We evaluated retrospectively the images from the examination at 12 weeks. The placenta looked hyperechoic and its thickness was 25 mm which resulted superior to the upper limit for 12 weeks [2,3,4]. The patient was hospitalized and coagulation values were monitored. Considering a very high beta HCG values, the chest X-ray was performed to exclude a metastatic invasion of the gestational trophoblastic disease. A dilatation and curettage was performed the next day. The fetus looked macroscopically normal. Placenta had a classical appearance of a molar degeneration.

Images 1,2
: 12 weeks, image 1 shows fetal profile and image 2 shows placenta.

 

Images 3,4: 17 weeks, fetus was growth restricted (growth corresponded to 15 week), see normal profile, face and axial view of the brain. The bowel is hyperechoic.



Images 5,6: 18 weeks, intrauterine fetal demise with fetal hydrops.

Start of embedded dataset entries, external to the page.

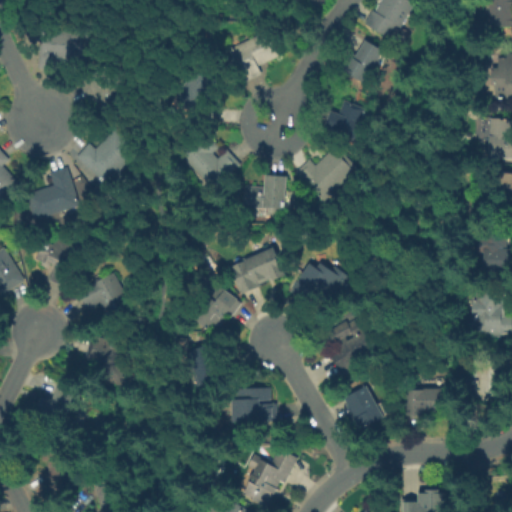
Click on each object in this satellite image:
building: (50, 1)
building: (263, 2)
building: (501, 13)
building: (498, 14)
road: (167, 15)
building: (387, 16)
building: (391, 17)
building: (57, 46)
building: (63, 49)
building: (253, 53)
building: (256, 54)
building: (363, 59)
road: (310, 63)
building: (367, 64)
building: (500, 75)
road: (20, 79)
building: (505, 79)
building: (102, 90)
building: (202, 90)
building: (110, 92)
building: (347, 114)
building: (349, 114)
building: (499, 137)
building: (501, 139)
building: (106, 154)
building: (110, 156)
building: (210, 162)
building: (211, 162)
building: (324, 172)
building: (329, 174)
building: (5, 177)
building: (6, 180)
building: (504, 184)
building: (506, 184)
building: (265, 192)
building: (269, 194)
building: (52, 195)
building: (57, 198)
building: (57, 249)
building: (497, 251)
building: (495, 252)
road: (153, 255)
building: (62, 262)
building: (256, 269)
building: (8, 271)
building: (260, 271)
building: (9, 273)
building: (319, 280)
building: (317, 285)
building: (101, 293)
building: (107, 299)
building: (217, 308)
building: (218, 310)
building: (489, 314)
building: (492, 317)
building: (347, 342)
building: (349, 346)
building: (104, 355)
road: (20, 361)
building: (109, 362)
building: (199, 365)
building: (208, 367)
building: (485, 381)
building: (490, 386)
building: (56, 397)
building: (62, 400)
building: (421, 400)
building: (424, 403)
building: (253, 405)
building: (360, 406)
building: (254, 407)
road: (313, 407)
building: (365, 408)
road: (164, 439)
road: (492, 446)
road: (381, 459)
building: (60, 466)
building: (264, 475)
building: (269, 478)
road: (12, 488)
building: (104, 498)
building: (109, 498)
building: (424, 502)
building: (429, 503)
building: (234, 508)
building: (236, 510)
building: (360, 510)
building: (366, 511)
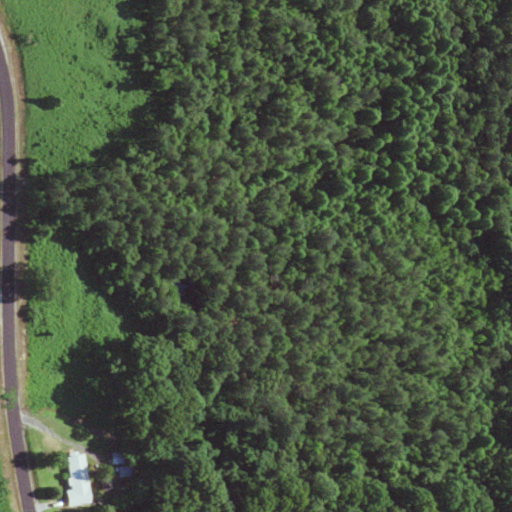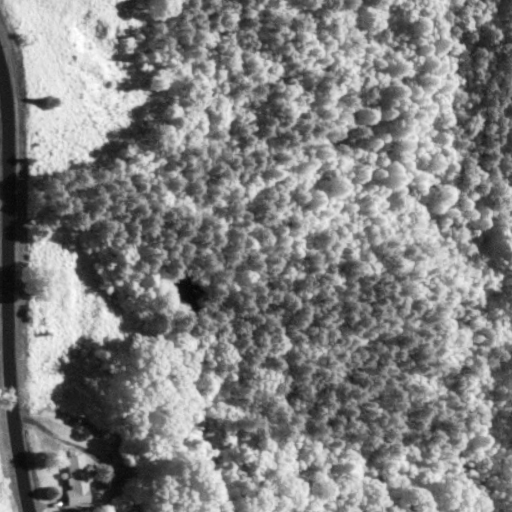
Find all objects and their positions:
road: (5, 283)
road: (2, 292)
building: (68, 480)
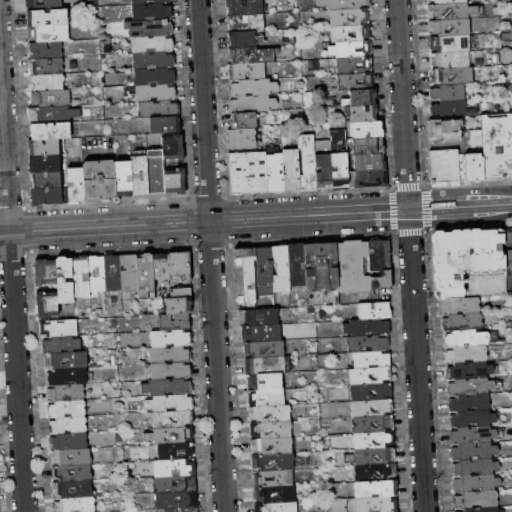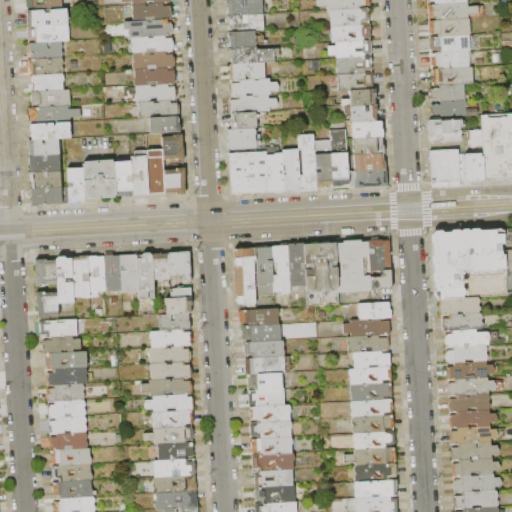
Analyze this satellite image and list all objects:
building: (441, 1)
building: (148, 2)
building: (40, 3)
building: (341, 4)
building: (43, 5)
building: (243, 7)
building: (148, 8)
building: (449, 11)
building: (152, 12)
building: (348, 17)
building: (47, 18)
building: (244, 23)
building: (447, 27)
building: (149, 29)
building: (349, 33)
building: (47, 34)
building: (240, 39)
building: (348, 42)
building: (447, 43)
building: (152, 44)
building: (349, 49)
building: (43, 51)
building: (447, 53)
building: (250, 55)
building: (149, 58)
building: (448, 60)
building: (152, 61)
building: (46, 64)
building: (353, 65)
building: (45, 66)
building: (244, 71)
building: (246, 71)
building: (450, 76)
building: (154, 77)
building: (353, 81)
building: (46, 82)
building: (252, 87)
building: (154, 93)
building: (445, 93)
building: (361, 97)
building: (50, 98)
building: (250, 103)
road: (402, 104)
building: (154, 107)
building: (157, 109)
building: (450, 109)
road: (202, 110)
building: (363, 113)
building: (52, 114)
park: (511, 117)
building: (511, 117)
building: (242, 120)
building: (162, 124)
building: (164, 125)
building: (365, 130)
building: (442, 130)
building: (442, 130)
building: (49, 131)
building: (240, 138)
building: (473, 138)
building: (366, 145)
building: (496, 146)
road: (4, 147)
building: (43, 148)
building: (173, 148)
building: (477, 152)
building: (316, 157)
building: (337, 159)
building: (44, 162)
building: (306, 162)
building: (367, 162)
building: (44, 164)
building: (445, 167)
building: (473, 167)
building: (290, 170)
building: (322, 170)
building: (155, 171)
building: (246, 172)
building: (274, 172)
building: (128, 174)
building: (139, 176)
building: (122, 179)
building: (367, 179)
building: (45, 180)
building: (98, 180)
building: (174, 181)
road: (469, 182)
road: (408, 185)
building: (75, 186)
road: (457, 191)
road: (309, 192)
building: (45, 196)
road: (207, 198)
railway: (431, 199)
road: (429, 200)
road: (106, 203)
road: (459, 206)
road: (13, 208)
road: (428, 208)
road: (392, 210)
railway: (255, 214)
road: (308, 215)
railway: (476, 215)
road: (430, 217)
road: (228, 220)
railway: (256, 221)
road: (458, 221)
road: (188, 222)
road: (108, 226)
road: (470, 229)
road: (27, 231)
road: (4, 232)
road: (410, 232)
road: (311, 238)
road: (209, 244)
road: (109, 249)
building: (468, 251)
road: (14, 254)
building: (508, 259)
building: (380, 264)
building: (180, 265)
building: (297, 265)
building: (353, 266)
building: (161, 267)
building: (321, 267)
building: (281, 269)
building: (309, 269)
building: (264, 272)
building: (45, 273)
building: (112, 273)
building: (97, 274)
building: (129, 274)
building: (102, 276)
building: (81, 277)
building: (245, 277)
building: (65, 280)
building: (146, 285)
building: (470, 285)
building: (181, 293)
building: (47, 305)
building: (179, 306)
building: (458, 306)
building: (375, 311)
building: (259, 317)
building: (367, 319)
building: (175, 323)
building: (462, 323)
building: (55, 327)
building: (59, 328)
building: (367, 328)
building: (262, 333)
building: (171, 339)
building: (467, 339)
building: (368, 344)
building: (61, 345)
building: (168, 347)
building: (265, 349)
building: (468, 353)
building: (170, 355)
building: (467, 355)
building: (372, 360)
building: (67, 361)
road: (415, 361)
road: (216, 366)
building: (265, 366)
road: (16, 371)
building: (171, 371)
building: (469, 372)
building: (371, 376)
building: (67, 377)
building: (265, 382)
building: (167, 388)
building: (468, 388)
building: (371, 392)
building: (66, 393)
building: (266, 398)
building: (469, 403)
building: (171, 404)
building: (267, 404)
building: (369, 408)
building: (373, 408)
building: (67, 409)
building: (270, 414)
building: (173, 419)
building: (471, 420)
building: (373, 424)
building: (66, 425)
building: (68, 426)
building: (271, 430)
building: (171, 436)
building: (472, 436)
building: (374, 440)
building: (68, 442)
building: (272, 446)
building: (170, 452)
building: (175, 452)
building: (473, 452)
building: (71, 457)
building: (371, 457)
building: (273, 462)
building: (174, 468)
building: (475, 468)
building: (376, 473)
building: (72, 474)
building: (274, 479)
building: (476, 484)
building: (175, 485)
building: (376, 489)
building: (73, 490)
building: (276, 495)
building: (373, 496)
building: (476, 500)
building: (176, 501)
building: (75, 505)
building: (376, 505)
building: (276, 507)
building: (183, 510)
building: (481, 510)
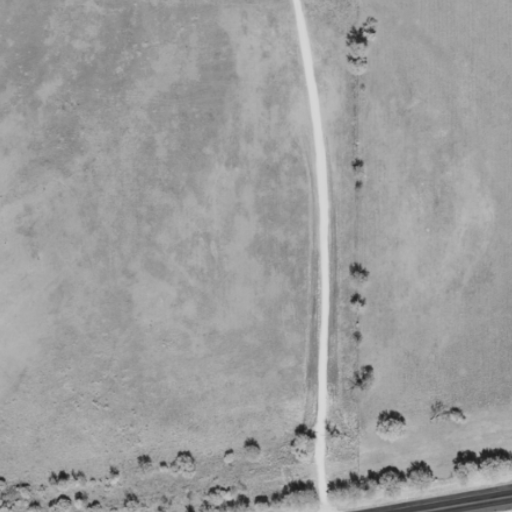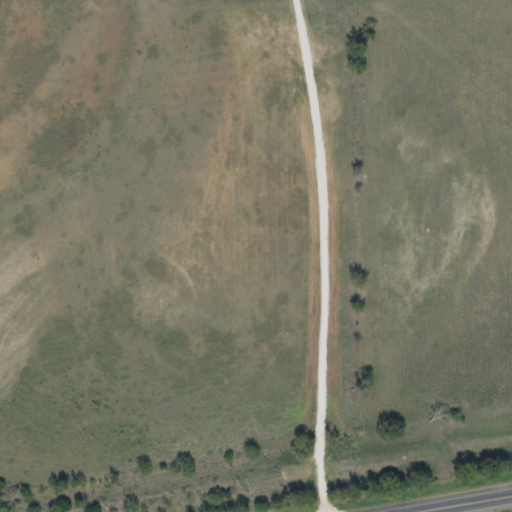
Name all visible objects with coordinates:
road: (155, 101)
road: (307, 125)
road: (34, 213)
road: (324, 255)
road: (59, 335)
road: (470, 504)
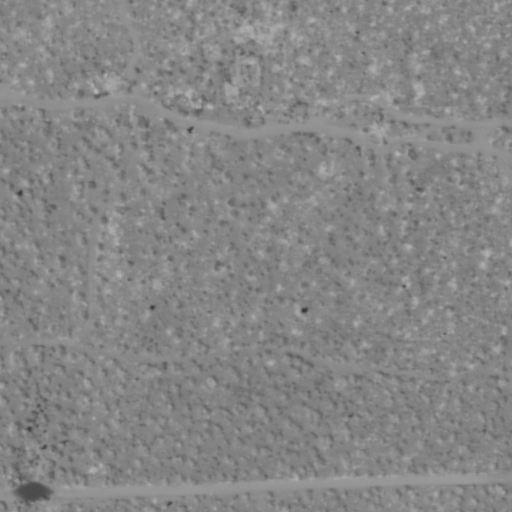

Images 7,8: Image 7 shows reverse flow in ductus venosus at 12 weeks and normal flow at 17 weeks. Image 8 shows theca-lutein ovarian cysts
.



Images 9,10:  Placenta with molar degenerations, multiple anechoic cysts, high placenta.



Videos 1,2: Videos show placentomegaly with multiple, avascular cystic areas.



Video 3: 4-chamber view, a color Doppler shows a pulmonary regurgitation.

 

References:

1. Jauniaux E. Trophoblastic diseases and pregnancy. Review. The Obstetrician & Gynaecologist 2003;5:130-5
2. Tongsong, T. and Boonyanurak, P. Placental thickness in the first half of pregnancy. J Clin Ultrasound 2004;32: 231–234.
3. Chukwuemeka Ohagwu Ch, Oshiotse Abu P, Effiong Udoh B. Placental thickness: A sonographic indicator of gestational age in normal singleton pregnancies in Nigerian women. Internet Journal of Medical Update 2009 July;4(2):9-14
4. Harris RD, Alexander RD. Ultrasound of the placenta and umbilical cord. In: Callen PW, eds. Ultrasonography in obstetrics and gynecology. Philadelphia, Pa: Saunders, 2000;597-625.